Without a doubt, the field of human genetics is the fastest growing field of medicine today. The Human Genome Project was sponsored by the U.S. government to sequence all 3 billion basic DNA segments (base pairs). It began around 1990 and it was anticipated that it would be done toward the end of the first decade of the new millennium. Scientists finished much earlier than they had anticipated — largely due to two reasons: First, the equipment to sequence the genome became better and more efficient over the years, so more DNA segments could be sequenced in a smaller amount of time. Second, scientists learned that the human genome contained far fewer genes than was originally thought.
Just as the knowledge about genes and disease has grown exponentially, so has the availability of testing for genetic disorders or traits. It used to be that deciding who should have an amniocentesis was as simple as knowing your patient’s age. If she was 35 or older, she was encouraged to have an amniocentesis to check the chromosomes of her baby. If she was under the age of 35, she wasn’t. With the development of maternal serum screening and nuchal translucency ultrasounds, providers were able to provide pregnancy-specific risk estimates of chromosomal abnormalities for all women, not just those women over 35. The patient could then use that risk to determine if she wanted to have an amniocentesis (or chorionic villus sampling) to find out definitively whether or not the chromosomes were normal.

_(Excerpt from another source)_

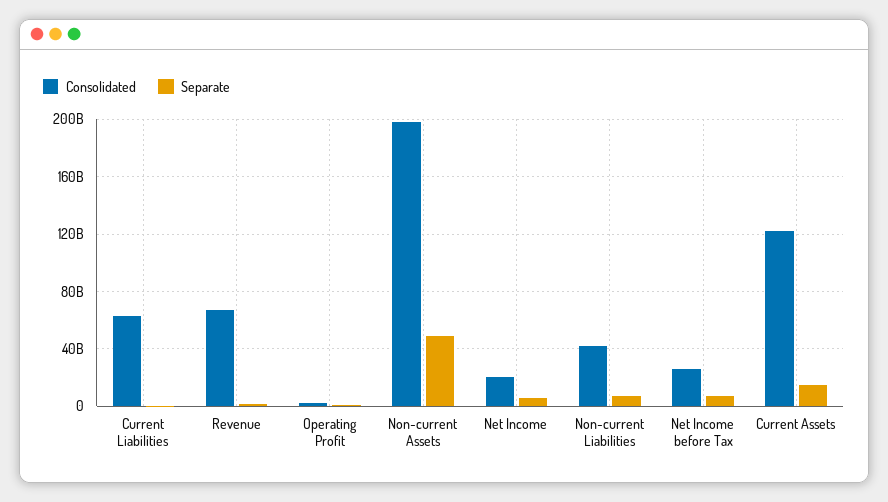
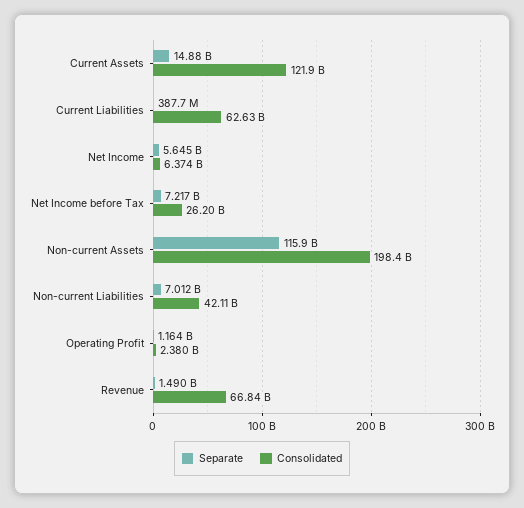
Separate, Non-current Assets: 50000000000 -> 115900000000
Consolidated, Net Income: 20000000000 -> 6374000000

Why doesn’t everyone have an amniocentesis or chorionic villus sampling, you might ask? Well, these procedures (sometimes called “invasive” because they “invade” the amniotic cavity) come with a risk. For some poorly understood reason, some women have a miscarriage after having these procedures — even if the procedure was done by an experienced person and went smoothly. The exact risk of this happening is difficult to assess, because it is impossible to separate the women who had a miscarriage after an amniocentesis or chorionic villus sampling because of the procedure from those who were predestined to have a miscarriage at that time in their pregnancy anyway (because women who don’t have an invasive procedure can have a miscarriage, too).
The best estimate, based on a perusal of all the contemporary medical literature, is that these procedures may actually cause a miscarriage about 1 in every 1,000 times they are performed. Don’t fall into the trap, however, of comparing your numerical risk from having a baby with a chromosomal abnormality to the estimated numerical risk of having a miscarriage after amniocentesis or chorionic villus sampling. The two numbers may be the same or close, but the meaning and implications of each of the possible outcomes (having a baby with Down syndrome or having a miscarriage as a result of having had an amniocentesis or chorionic villus sampling) vary widely from patient to patient and couple to couple. You should use these risk estimates as a starting point for your discussion with your significant other to find out which outcome would be the worst for your family.
If you’re up to your ears with numbers and risks but still can’t make a decision, see a genetic counselor. These professionals are specifically trained to help you through the decision process to find out what’s right for you and your family. They will take a careful family history to see if there are any disorders your children may be at risk for that you didn’t know about. They are also knowledgeable about all the different types of tests that are available and will help you choose from the menu of options.